DIRECTIONS: Where the line with "Please help me" appears in the records below, start there and transcribe each line exactly through the last.

Annotated scene photographs
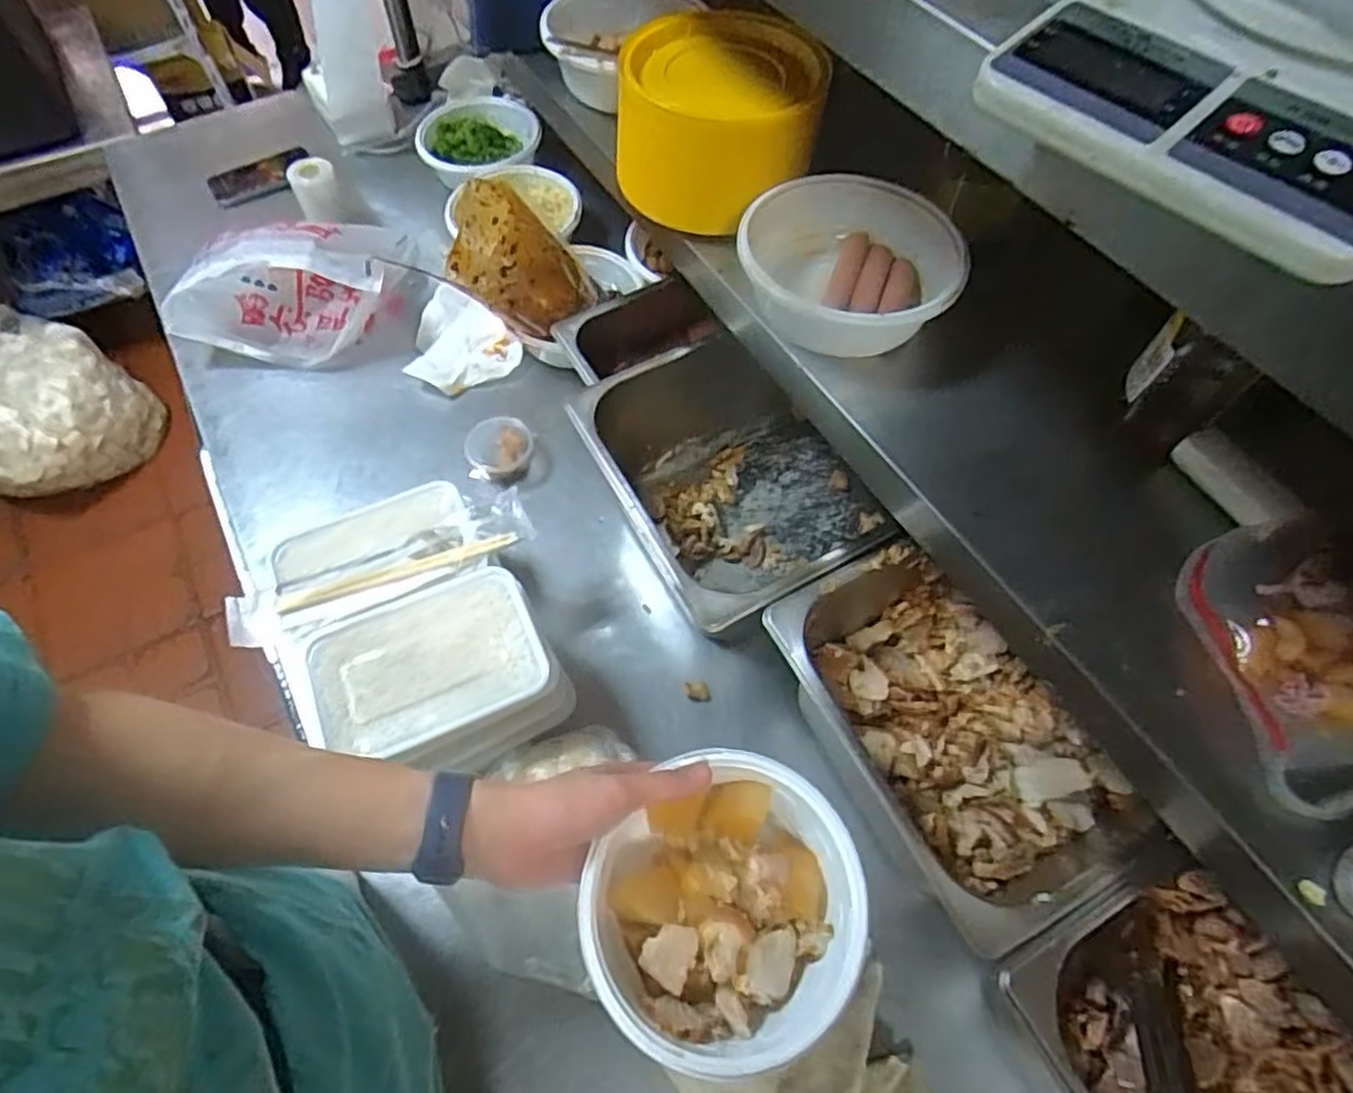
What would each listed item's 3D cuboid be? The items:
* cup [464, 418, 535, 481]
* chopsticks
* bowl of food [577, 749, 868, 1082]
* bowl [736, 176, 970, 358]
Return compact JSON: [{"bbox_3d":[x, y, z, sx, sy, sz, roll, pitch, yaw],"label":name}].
[{"bbox_3d":[-0.189,-0.105,0.774,0.070,0.032,0.061,-17,61,-10],"label":"cup"},{"bbox_3d":[-0.227,0.018,0.596,0.189,0.009,0.018,-17,61,-10],"label":"chopsticks"},{"bbox_3d":[0.031,0.217,0.441,0.157,0.063,0.165,0,60,-1],"label":"bowl of food"},{"bbox_3d":[0.131,-0.207,0.566,0.159,0.076,0.148,0,60,-1],"label":"bowl"}]

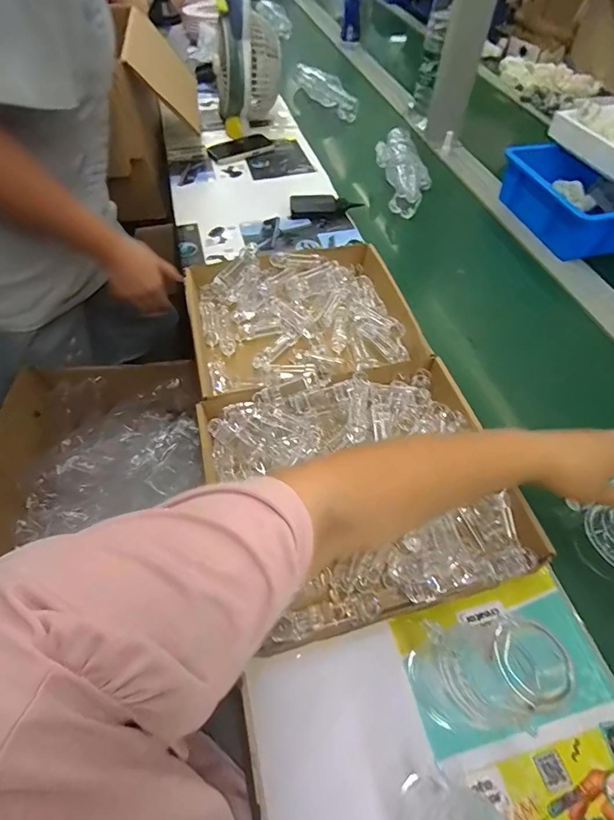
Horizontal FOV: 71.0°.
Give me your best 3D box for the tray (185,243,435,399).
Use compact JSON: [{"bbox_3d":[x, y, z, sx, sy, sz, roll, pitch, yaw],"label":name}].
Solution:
[{"bbox_3d":[-0.002,-0.129,0.635,0.321,0.069,0.293,-12,56,-9],"label":"tray"}]

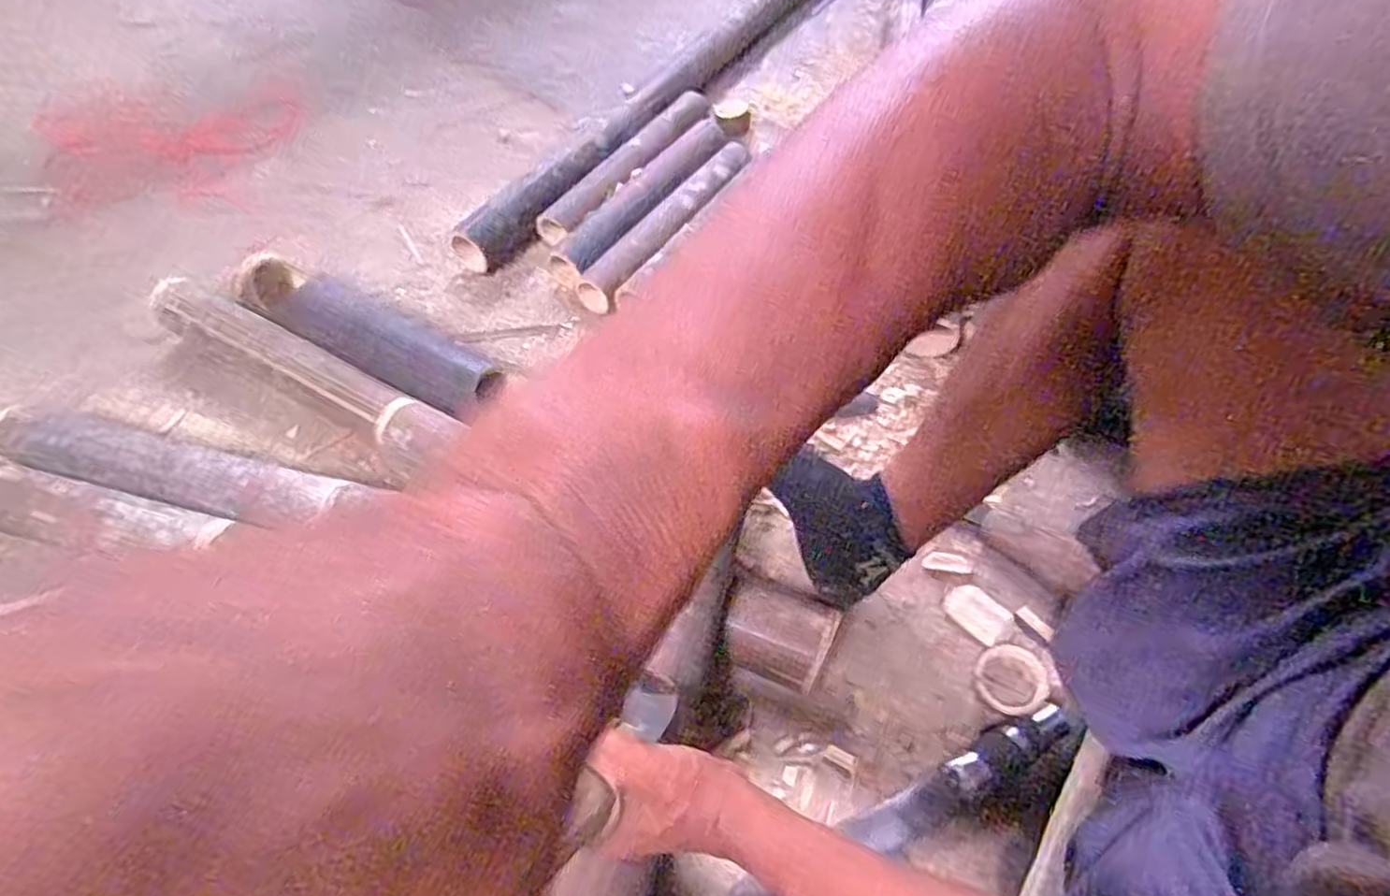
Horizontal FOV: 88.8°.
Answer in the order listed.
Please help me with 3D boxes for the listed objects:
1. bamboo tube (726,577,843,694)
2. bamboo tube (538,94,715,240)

OUTPUT:
Please help me with 3D boxes for the listed objects:
1. bamboo tube (726,577,843,694)
2. bamboo tube (538,94,715,240)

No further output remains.